# Brixton FrockSwap



## Lizzie Dixey (Jul 7, 2013)

Saturday 13th July 2013, 2-5pm, Effra Social, Brixton.
‘One Woman’s Trash is Another Woman’s Treasure’. FrockSwap in aid of Trekstock Charity. £2 suggested donation for entry. All clean clothes in good condition welcomed, accessories too (but no pants and socks please!) One token to swap with for every item you bring.
Homemade Cakes available with all proceeds going to Trekstock.
Clothes collection in advance available if you cannot attend on the day. Please contact Lizzie on 07939059087 or frockswappers@yahoo.co.uk. We're on Twitter too @frockswappers


----------



## RedDragon (Jul 7, 2013)

For a minute there I thought this was a swingers thread


----------



## Lizzie Dixey (Jul 7, 2013)

Afraid not! But will be just as fun...(in a different way!)


----------



## Brixton Hatter (Jul 9, 2013)

Lizzie Dixey - There's already a clothes swap group going in Brixton. If you search in the Brixton or Community forums on this site for the "clothes swap" threads, you could probably find a good few people to invite along.

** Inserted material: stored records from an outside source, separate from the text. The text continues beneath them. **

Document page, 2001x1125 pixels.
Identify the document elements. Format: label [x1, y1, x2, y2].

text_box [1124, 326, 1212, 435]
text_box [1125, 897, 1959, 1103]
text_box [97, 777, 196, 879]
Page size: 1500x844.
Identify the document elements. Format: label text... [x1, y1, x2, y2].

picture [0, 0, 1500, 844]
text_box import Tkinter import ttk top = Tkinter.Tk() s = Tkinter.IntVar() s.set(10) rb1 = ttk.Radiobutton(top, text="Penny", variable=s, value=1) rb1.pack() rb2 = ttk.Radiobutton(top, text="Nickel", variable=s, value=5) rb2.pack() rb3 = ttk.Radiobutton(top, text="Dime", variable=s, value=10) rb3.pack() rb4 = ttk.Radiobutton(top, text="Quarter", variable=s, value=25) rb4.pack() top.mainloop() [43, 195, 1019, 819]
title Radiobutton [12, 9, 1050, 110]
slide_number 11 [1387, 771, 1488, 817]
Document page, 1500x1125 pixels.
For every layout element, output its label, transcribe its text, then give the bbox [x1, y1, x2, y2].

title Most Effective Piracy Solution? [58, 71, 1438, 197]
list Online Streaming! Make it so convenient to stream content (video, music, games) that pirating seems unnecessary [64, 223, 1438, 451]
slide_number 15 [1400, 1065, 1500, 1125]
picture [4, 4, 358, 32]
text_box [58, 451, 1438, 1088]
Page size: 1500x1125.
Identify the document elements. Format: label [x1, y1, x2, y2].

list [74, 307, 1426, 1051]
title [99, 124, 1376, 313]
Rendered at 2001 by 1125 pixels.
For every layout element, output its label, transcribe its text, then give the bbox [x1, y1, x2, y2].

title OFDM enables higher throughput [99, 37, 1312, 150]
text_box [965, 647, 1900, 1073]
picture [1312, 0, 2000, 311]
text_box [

mellifluous lady MrsDarlingsKiss boohoo Agent Sparrow


----------



## Thimble Queen (Jul 9, 2013)

Hello - can you let us know what happens to clothes that don't end up getting taken?


----------



## Lizzie Dixey (Jul 10, 2013)

Hi there, of course, we will be taking any left over clothes to local charity shops, probably Oxfam in Herne Hill or Traid in Brixton, any other questions, let me know! Come along if you can x


----------



## Lizzie Dixey (Jul 10, 2013)

Brixton Hatter said:


> Lizzie Dixey - There's already a clothes swap group going in Brixton. If you search in the Brixton or Community forums on this site for the "clothes swap" threads, you could probably find a good few people to invite along.
> 
> mellifluous lady MrsDarlingsKiss boohoo Agent Sparrow


 
Thanks!


----------